Что касается двуязычных словарей, то в них толкования и вовсе отсутствуют, а предлагаются переводные эквиваленты, о типах которых мы говорили ранее. Соответственно, из таких переводных эквивалентов можно вынести четыре типа представлений об исходном понятии: абсолютно ясное, относительно ясное, слабое и никакое. Проблема лишь в том, что обратившийся к словарю соискатель не отдает себе отчета в том, какое именно из четырех представлений он получил, и не устает удивляться, когда переводы, дающиеся в словаре, редко «один к одному» подходят для перевода искомого слова в контексте. Таким образом, двуязычный словарь, являющийся проекцией понятийного мира одного языка на понятийный мир другого, может в нашем случае быть источником достаточно большой погрешности – не в том смысле, что мы собираемся, осознавая их непригодность для нашего исследования, пользоваться их данными, а в том смысле, что наше языковое сознание сформировалось на основе таких словарей и неизбежно проецирует мир неродного языка на мир родного языка, имеет свою инерцию, «энергию заблуждения» и непременно приведет к погрешности, которая может быть уменьшена в существенной степени лишь прилежанием и добросовестностью.
Третий фактор, непременно приводящий к погрешности в лексико-семантических контрастивных исследованиях – это всегда неабсолютное владение иностранным языком. Если перед нами не билингва, этот фактор будет всегда сказываться в той мере, в какой велико несовершенство знаний. Подобное несовершенство характеризует любого представителя другой культуры и мотивировано всем тем набором специфических отличий, о которых мы говорили в этой главе и которые сказываются в первую очередь в области абстрактной лексики. Подобное несовершенство знаний иностранного языка в полной мере свойственно также и автору настоящего исследования.
Важный и, видимо, последний фактор, приводящий к погрешности, двояк и связан со спецификой работы с информантами. С одной стороны, представляется крайне трудным объективно оценить их ответы, которые зачастую спонтанны, внутренне противоречивы, никак не сопряжены с идеей ответственности и поэтому ни к чему информанта не обязывают. Сошлемся также на сказанное ранее: значение абстрактного существительного осознается весьма нечетко, а коннотация, часто отражающая национально-специфический образ понятия, вообще существует в подсознательной форме. С другой стороны, для выявления особенностей исследуемых понятий часто приходится давать для перевода русские фразы (когда информант имеет представление о русском языке) и объяснять особенности соответствующих русских понятий. Понять специфику русских понятий часто бывает необходимо, для того чтобы представить более широкий набор переводных эквивалентов, что в свою очередь является задачей, которая может быть поставлена только перед подготовленным информантом.
Подводя итог сказанному, признаемся в том, что мы готовы к обнаружению погрешности в нашем исследовании, более того, с сожалением осознаем ее неизбежность и будем рады всяким критическим замечаниям, которые смогут помочь улучшить его в каком-либо аспекте.
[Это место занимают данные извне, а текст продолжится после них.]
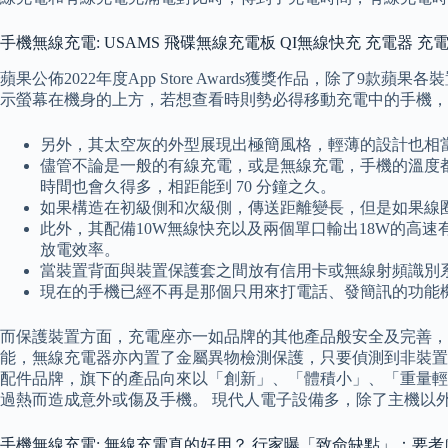
手機無線充電: USAMS 飛碟無線充電板 QI無線快充 充電器 充
蘋果公佈2022年度App Store Awards獲獎作品，除了
示螢幕在機身的上方，若想查看時則勢必得移動充電中的手機，
另外，其太空灰的外型展現出極簡風格，輕薄的設計也相
儘管不論是一般的有線充電，或是無線充電，手機的溫度都
時間也會久得多，相距能到 70 分鐘之久。
如果構造在初級側和次級側，傳送距離變長，但是如果線
此外，其配備10W無線快充以及兩個單口輸出18W的高
放電效率。
當裝置背面與裝置保護套之間放有信用卡或無線射頻識別系
現在的手機已經不再是那個只用來打電話、發簡訊的功能
而保護裝置方面，充電座亦一如品牌的其他產品般安全及完善，
能，無線充電器亦內置了金屬異物檢測保護，只要偵測到非裝置的
配件品牌，旗下的產品向來以「創新」、「體積小」、「重量輕
過熱而造成意外或傷及手機。 現代人電子設備多，除了主機以
手機無線充電: 無線充電真的好用？ 行家曝「致命缺點」：要考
Вот какие выводы мы можем сделать из вышесказанного.
В этой главе, посвященной описанию теоретических предпосылок исследования, были сформулированы следующие его исходные положения:
1. Абстрактная лексика, описывающая идеальный, созданный человеком мир, – особый класс слов со специфическими отличиями в референтивной сфере.
2. Особенности референции абстрактных существительных, создающие проблемы для их осознания, приводят к появлению и укоренению такой метафорической сочетаемости этих слов, которая приводит к процессу их вторичной конкретизации, выражающейся в появлении у абстрактных понятий вещественных коннотаций, уравнивающих в сознании человека абстрактное и конкретное и делающих понятийную среду более однородной и удобной для интуитивного понимания.
3. Вещественные коннотации, выявляющиеся из общеязыковых метафор путем реконструкции, существуют независимо от воли говорящего, то есть являются фактами языка, но не речи, и, следовательно, существуют объективно, мотивируются объективно, задают законы употребления и ассоциирования. Нарушения этих законов приводят к коннотативным ошибкам.